Weld lays Curragh ambush for New Approach
Tuesday 24 June 2008
Dermot Weld, the pragmatist's pragmatist, is under no illusions about the task that his best three-year-old colt, Casual Conquest, faces in Sunday's Irish Derby against the pair who finished nearly five lengths in front of him in the original at Epsom, New Approach and Tartan Bearer. "They are two very good horses," he said yesterday. "It was a very good Derby, the best-rated since Galileo's. And let's be realistic, it's going to be difficult to make up the distance. We have it all to do."
But alongside his down-to-earth assessment of the situation perhaps there rides a twinkle of hope. For the last Derby winner to lay his reputation on the line at the Curragh was thwarted by an inmate of Weld's Rosewell House. Four years ago North Light started at 8-13 to become the 15th horse to complete the famous double, but was beaten by Grey Swallow.
The circumstances are different, of course. North Light ultimately proved an ordinary Derby winner; New Approach seems to be a thoroughly superior one. But still, the Irish venture is not always a formality. Nine Epsom heroes have met with defeat in Co Kildare, including the exceptional Sir Ivor.
Of the three Derby principals, Casual Conquest was the most callow on the day. The race was only his third outing and after he announced his arrival on the elite scene with a runaway trial victory, the Irish Derby had been considered perhaps a more natural target, offering more time for development for a backward individual and a track more suitable for one of 16.3 hands.

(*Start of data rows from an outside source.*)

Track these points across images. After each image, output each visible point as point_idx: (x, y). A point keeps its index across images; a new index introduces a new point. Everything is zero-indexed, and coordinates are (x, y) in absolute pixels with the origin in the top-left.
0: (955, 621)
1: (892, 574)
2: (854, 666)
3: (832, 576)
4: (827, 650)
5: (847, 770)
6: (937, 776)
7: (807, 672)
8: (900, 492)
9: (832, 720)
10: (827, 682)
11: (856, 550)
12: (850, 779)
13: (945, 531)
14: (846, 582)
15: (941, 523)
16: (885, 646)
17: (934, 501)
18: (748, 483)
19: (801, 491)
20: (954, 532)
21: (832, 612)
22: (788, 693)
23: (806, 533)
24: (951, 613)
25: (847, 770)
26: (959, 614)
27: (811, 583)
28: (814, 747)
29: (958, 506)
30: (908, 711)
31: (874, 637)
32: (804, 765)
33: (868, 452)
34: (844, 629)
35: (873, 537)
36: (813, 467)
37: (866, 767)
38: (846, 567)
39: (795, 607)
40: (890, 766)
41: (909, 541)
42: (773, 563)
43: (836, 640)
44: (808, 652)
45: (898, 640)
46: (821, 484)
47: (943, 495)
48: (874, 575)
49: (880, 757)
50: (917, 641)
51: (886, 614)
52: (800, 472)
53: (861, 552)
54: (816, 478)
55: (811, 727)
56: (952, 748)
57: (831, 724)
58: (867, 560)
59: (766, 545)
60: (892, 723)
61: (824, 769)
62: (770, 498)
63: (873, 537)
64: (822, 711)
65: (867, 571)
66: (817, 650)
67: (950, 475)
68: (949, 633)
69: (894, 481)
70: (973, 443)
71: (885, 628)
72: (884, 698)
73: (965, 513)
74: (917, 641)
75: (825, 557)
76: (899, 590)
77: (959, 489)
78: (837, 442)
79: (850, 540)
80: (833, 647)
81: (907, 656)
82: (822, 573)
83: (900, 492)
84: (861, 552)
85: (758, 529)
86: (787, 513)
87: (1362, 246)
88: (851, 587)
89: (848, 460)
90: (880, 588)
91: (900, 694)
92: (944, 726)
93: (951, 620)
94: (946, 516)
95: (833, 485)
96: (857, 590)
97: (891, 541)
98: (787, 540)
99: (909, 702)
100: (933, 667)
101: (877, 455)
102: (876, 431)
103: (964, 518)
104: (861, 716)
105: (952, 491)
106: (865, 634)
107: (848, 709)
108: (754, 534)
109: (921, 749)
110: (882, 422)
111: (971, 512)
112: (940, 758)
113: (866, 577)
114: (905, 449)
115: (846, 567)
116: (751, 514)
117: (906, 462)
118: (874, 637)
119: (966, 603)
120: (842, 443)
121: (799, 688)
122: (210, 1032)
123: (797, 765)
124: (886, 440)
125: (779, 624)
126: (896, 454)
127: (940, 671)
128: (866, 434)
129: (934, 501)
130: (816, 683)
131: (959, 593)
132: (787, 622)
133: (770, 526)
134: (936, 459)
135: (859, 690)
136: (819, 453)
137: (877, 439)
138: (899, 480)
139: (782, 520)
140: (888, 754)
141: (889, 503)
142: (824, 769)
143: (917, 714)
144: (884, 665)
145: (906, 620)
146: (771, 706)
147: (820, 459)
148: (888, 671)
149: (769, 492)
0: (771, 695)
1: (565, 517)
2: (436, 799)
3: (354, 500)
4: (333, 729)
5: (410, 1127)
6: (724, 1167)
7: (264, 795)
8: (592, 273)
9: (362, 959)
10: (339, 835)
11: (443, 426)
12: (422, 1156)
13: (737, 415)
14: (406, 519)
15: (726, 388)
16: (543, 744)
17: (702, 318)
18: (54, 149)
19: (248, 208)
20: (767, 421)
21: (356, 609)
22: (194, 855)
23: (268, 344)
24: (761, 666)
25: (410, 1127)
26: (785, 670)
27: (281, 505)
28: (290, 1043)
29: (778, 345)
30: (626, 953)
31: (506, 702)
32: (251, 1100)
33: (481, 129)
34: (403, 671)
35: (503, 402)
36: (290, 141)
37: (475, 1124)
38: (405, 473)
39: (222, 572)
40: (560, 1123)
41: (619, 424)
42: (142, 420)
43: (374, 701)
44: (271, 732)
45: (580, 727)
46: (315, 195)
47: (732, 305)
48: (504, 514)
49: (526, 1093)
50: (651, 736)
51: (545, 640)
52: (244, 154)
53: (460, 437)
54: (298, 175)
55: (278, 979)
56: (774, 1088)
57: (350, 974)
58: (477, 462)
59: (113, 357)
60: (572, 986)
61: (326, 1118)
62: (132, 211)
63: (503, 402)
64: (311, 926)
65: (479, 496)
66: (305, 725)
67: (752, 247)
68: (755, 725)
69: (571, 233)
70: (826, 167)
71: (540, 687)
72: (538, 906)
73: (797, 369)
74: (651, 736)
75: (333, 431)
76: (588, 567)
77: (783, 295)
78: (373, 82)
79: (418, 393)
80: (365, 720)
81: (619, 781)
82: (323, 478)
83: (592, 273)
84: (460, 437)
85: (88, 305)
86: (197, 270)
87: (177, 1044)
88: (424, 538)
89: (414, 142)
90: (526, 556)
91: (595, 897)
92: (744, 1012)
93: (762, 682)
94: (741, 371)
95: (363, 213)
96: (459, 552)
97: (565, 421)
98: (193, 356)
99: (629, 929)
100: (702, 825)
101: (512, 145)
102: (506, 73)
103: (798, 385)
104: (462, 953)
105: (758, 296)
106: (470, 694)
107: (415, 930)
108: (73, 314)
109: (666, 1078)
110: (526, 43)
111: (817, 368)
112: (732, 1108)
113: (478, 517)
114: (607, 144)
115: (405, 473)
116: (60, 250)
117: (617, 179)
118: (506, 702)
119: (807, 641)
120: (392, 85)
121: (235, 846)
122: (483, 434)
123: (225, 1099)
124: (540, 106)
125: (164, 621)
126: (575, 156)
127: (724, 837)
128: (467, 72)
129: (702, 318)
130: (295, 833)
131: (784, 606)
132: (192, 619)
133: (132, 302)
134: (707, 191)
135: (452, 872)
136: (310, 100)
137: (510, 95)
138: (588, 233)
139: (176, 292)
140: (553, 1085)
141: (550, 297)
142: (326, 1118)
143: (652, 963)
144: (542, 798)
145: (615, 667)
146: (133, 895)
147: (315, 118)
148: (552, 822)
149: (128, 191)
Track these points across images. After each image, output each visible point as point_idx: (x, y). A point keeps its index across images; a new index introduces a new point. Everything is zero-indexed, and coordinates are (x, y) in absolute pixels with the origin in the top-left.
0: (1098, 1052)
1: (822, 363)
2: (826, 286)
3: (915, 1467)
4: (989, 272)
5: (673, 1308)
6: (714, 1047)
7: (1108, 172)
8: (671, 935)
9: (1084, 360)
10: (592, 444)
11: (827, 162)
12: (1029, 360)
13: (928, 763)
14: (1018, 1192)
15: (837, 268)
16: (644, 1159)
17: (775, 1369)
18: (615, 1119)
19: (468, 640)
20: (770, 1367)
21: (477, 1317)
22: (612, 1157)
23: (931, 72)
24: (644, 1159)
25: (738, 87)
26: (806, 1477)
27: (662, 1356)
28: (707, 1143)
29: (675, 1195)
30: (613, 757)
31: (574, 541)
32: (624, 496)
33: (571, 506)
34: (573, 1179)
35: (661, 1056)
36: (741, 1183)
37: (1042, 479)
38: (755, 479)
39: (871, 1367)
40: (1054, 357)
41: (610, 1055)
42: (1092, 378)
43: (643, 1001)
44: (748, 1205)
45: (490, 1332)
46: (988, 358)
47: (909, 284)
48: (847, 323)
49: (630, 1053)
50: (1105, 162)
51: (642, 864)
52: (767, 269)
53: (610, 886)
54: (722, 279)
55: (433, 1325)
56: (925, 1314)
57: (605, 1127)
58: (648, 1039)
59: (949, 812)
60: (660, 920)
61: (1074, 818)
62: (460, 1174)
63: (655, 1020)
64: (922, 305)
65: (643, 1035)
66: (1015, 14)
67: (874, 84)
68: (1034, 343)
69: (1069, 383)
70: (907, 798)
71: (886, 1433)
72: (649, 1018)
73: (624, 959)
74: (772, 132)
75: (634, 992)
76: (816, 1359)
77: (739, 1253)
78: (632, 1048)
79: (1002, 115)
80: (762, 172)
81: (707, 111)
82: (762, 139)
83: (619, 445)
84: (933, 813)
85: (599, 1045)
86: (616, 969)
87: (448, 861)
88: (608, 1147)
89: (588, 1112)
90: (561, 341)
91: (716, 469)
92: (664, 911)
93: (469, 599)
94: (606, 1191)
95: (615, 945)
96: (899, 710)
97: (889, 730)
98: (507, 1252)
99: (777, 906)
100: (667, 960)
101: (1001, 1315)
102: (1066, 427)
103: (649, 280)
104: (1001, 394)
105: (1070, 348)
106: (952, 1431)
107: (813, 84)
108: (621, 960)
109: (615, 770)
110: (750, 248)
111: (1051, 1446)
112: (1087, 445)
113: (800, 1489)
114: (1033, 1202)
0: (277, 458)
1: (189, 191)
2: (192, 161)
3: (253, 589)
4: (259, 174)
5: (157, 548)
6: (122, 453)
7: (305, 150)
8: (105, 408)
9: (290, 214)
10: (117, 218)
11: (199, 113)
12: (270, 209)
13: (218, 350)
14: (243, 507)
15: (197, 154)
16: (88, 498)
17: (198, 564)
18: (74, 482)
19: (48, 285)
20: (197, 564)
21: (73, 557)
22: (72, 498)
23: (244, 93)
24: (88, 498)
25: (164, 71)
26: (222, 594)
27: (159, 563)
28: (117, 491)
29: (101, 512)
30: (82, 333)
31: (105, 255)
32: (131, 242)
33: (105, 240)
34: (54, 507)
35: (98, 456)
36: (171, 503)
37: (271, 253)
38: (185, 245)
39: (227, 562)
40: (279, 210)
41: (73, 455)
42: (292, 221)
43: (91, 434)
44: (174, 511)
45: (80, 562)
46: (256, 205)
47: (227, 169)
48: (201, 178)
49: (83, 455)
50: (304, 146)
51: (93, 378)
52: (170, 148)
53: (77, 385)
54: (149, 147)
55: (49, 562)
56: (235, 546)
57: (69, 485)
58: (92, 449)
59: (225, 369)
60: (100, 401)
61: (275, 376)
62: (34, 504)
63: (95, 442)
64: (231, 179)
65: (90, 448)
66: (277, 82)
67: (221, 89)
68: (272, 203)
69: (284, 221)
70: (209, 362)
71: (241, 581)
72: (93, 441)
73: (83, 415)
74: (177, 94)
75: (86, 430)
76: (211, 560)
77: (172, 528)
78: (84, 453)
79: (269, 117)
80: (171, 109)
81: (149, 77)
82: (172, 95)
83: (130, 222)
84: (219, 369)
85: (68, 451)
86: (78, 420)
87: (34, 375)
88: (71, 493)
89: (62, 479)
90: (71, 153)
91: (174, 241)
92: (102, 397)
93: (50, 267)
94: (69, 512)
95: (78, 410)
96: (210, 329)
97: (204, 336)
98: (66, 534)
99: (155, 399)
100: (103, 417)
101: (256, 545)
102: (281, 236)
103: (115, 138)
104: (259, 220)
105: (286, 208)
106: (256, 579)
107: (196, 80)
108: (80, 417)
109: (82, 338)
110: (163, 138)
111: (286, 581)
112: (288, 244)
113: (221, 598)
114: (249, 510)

But the Hernando colt, who carries the Moyglare Stud colours, justified his inclusion in the field at Epsom, earning double his supplementary fee, coping with the switchback hurly-burly and emerging from the experience a better and more rounded competitor. "Far from doing him any harm, the whole thing did him good," added Weld. "He's come out of it well, he's looking great, and we're ready to have another go."
The going at the Curragh is currently on the easy side of good. "The Met office say it will be an unsettled week," said the course's general manager, Paul Hensey, yesterday, "but I would be hopeful based on the forecast that the ground at the weekend will be close to what it is now."
Tartan Bearer, from Sir Michael Stoute's Newmarket yard, will be trying to become the 12th Derby runner-up to gain compensation in Ireland, the latest of whom was St Jovite in 1992. But since that one turned the tables on Dr Devious, 10 Derby seconds have failed to do better in Ireland, with only three – King's Theatre, City Honours and Daliapour – doing even as well.
There is another statistical page for Tartan Bearer, who carries the same Ballymacoll silks as North Light, to overturn; the last Irish Derby winner to travel from Britain was the Godolphin filly Balanchine 14 years ago. And perhaps it should be no surprise that the locals guard the prize so fiercely and hold it in the highest regard, for it is the linchpin of the development of their country's racing industry.
Sunday's race will be the 143rd running, but really only the 47th that counts in the greater scheme of the sport. For much of its history the premier Classic in the land synonymous with high-class thoroughbreds was regarded as not so much second fiddle as sixth tambourine to the real thing at Epsom. Then, in 1962, came the sponsorship breakthrough, instigated by the late Joe McGrath, owner, breeder and Turf legislator, that put not only the race, but ultimately Ireland itself, on the international racing map.
Weld, whose stables bear the name of the 1938 Irish Derby victor, won for the first time with Zagreb in 1996, his 24th year with a licence. That edition was the first in which Aidan O'Brien saddled runners; he won it the following year with Desert King and has also taken four of the last seven, with Galileo (2001), High Chaparral (2002), Dylan Thomas (2006) and Soldier Of Fortune, who last year led home his trainer's second clean sweep. The mass Ballydoyle entry will be whittled to a quintet at today's five-day stage: Washington Irving, Alessandro Volta and Frozen Fire (fifth, sixth and 11th at Epsom) are likely to be backed up by Hindu Kush and Bashkirov.